Eine zentrale. Ohne digitale Prozesse würde die Branche heute kollabieren. Track & Trace, automatisierte Abläufe, digitale Schnittstellen – nur so lässt sich das immense Volumen trotz Personalmangel überhaupt noch bewältigen. Trotzdem gibt es noch Potential nach oben, etwa bei der durchgängigen Integration von Zoll- und Dokumentenprozessen. Häfen wie Rotterdam oder Antwerpen haben eine sehr effiziente digitale Plattform, die eine effiziente Planung der Hafen- und Hinterlandlogistik erlaubt.
Wie beurteilen Sie die Zukunftsfähigkeit des Hamburger Hafens?
Hamburg bleibt ein zentraler Knotenpunkt, aber die Herausforderungen sind groß. Die Hinterlandanbindung ist lückenhaft, Wartezeiten von 40 bis 60 Stunden sind keine Seltenheit. In Sachen Digitalisierung hat Hamburg zwar aufgeholt, liegt aber immer noch hinter Rotterdam und Antwerpen. Das schlägt auf die Kosten und erhöht den Druck im internationalen Wettbewerb.
Kann Wilhelmshaven da eine Alternative sein?

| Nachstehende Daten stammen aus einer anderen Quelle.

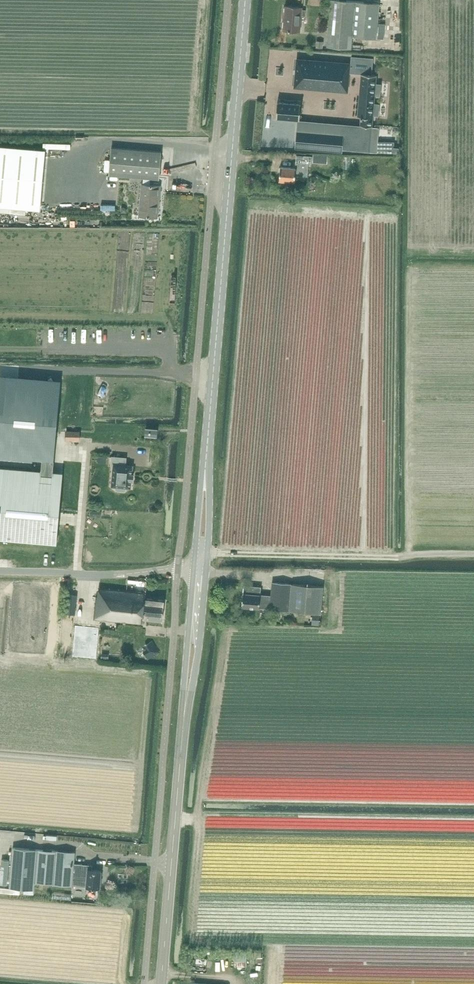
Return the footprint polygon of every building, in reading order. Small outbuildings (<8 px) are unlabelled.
[(379,3),(344,0),(331,0),(327,46),(351,48),(352,36),(376,38),(379,3)] [(300,31),(302,8),(286,6),(283,30),(300,31)] [(349,63),(297,59),(294,86),(347,91),(349,74),(349,63)] [(373,74),(373,64),(349,62),(349,63),(349,74),(351,74),(351,73),(361,73),(358,116),(362,117),(361,125),(373,126),(374,114),(380,115),(381,103),(376,103),(376,94),(382,95),(383,83),(378,83),(378,74),(373,74)] [(300,119),(301,103),(278,101),(276,117),(300,119)] [(297,146),(297,148),(340,152),(341,146),(342,134),(341,134),(341,136),(299,132),(299,130),(298,130),(297,146)] [(377,146),(377,151),(393,152),(393,146),(394,142),(378,141),(377,146)] [(7,146),(0,145),(0,206),(39,209),(45,149),(7,146)] [(159,179),(161,152),(112,147),(109,175),(144,178),(143,184),(142,184),(140,205),(142,206),(141,215),(139,215),(139,216),(158,217),(159,199),(157,199),(158,193),(160,193),(160,185),(150,184),(151,179),(159,179)] [(311,163),(312,156),(296,154),(295,168),(280,167),(279,180),(295,181),(295,175),(307,176),(308,163),(311,163)] [(0,372),(0,453),(55,457),(61,376),(0,372)] [(66,431),(66,439),(73,439),(73,437),(78,438),(78,432),(66,431)] [(125,465),(126,457),(112,456),(111,464),(113,464),(112,486),(116,486),(116,488),(117,490),(124,491),(126,489),(126,487),(131,487),(131,479),(132,480),(133,480),(133,479),(132,479),(133,474),(133,473),(132,473),(132,465),(125,465)] [(62,482),(0,477),(0,538),(57,542),(62,482)] [(137,592),(138,580),(130,579),(129,591),(104,588),(104,583),(102,582),(100,597),(98,597),(96,619),(143,623),(143,618),(162,620),(164,600),(145,598),(146,592),(137,592)] [(321,615),(323,586),(273,582),(271,596),(260,595),(261,586),(244,585),(242,606),(259,608),(259,607),(270,609),(321,615)] [(98,629),(75,626),(71,657),(95,660),(98,629)] [(143,650),(148,658),(160,651),(153,639),(144,644),(147,648),(143,650)] [(56,851),(56,852),(14,848),(11,888),(35,890),(36,881),(53,882),(53,886),(57,886),(57,888),(69,889),(69,885),(72,885),(73,878),(80,878),(81,871),(88,872),(87,886),(100,887),(102,871),(92,870),(92,865),(74,864),(75,853),(56,851)] [(238,963),(250,964),(251,947),(239,947),(238,963)] [(213,951),(200,950),(188,949),(188,957),(212,959),(213,951)]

Potential ist da, aber die Realität hinkt hinterher. Es fehlt an Infrastruktur und Anbindung. Hätte man den Hafen näher an die großen Wirtschaftszentren gelegt, wäre mehr drin gewesen. So bleibt Wilhelmshaven ein ergänzender Standort, aber kein ernstzunehmender Ersatz für Hamburg, Rotterdam oder Antwerpen.
Was sind für Sie die drängendsten Probleme der Branche?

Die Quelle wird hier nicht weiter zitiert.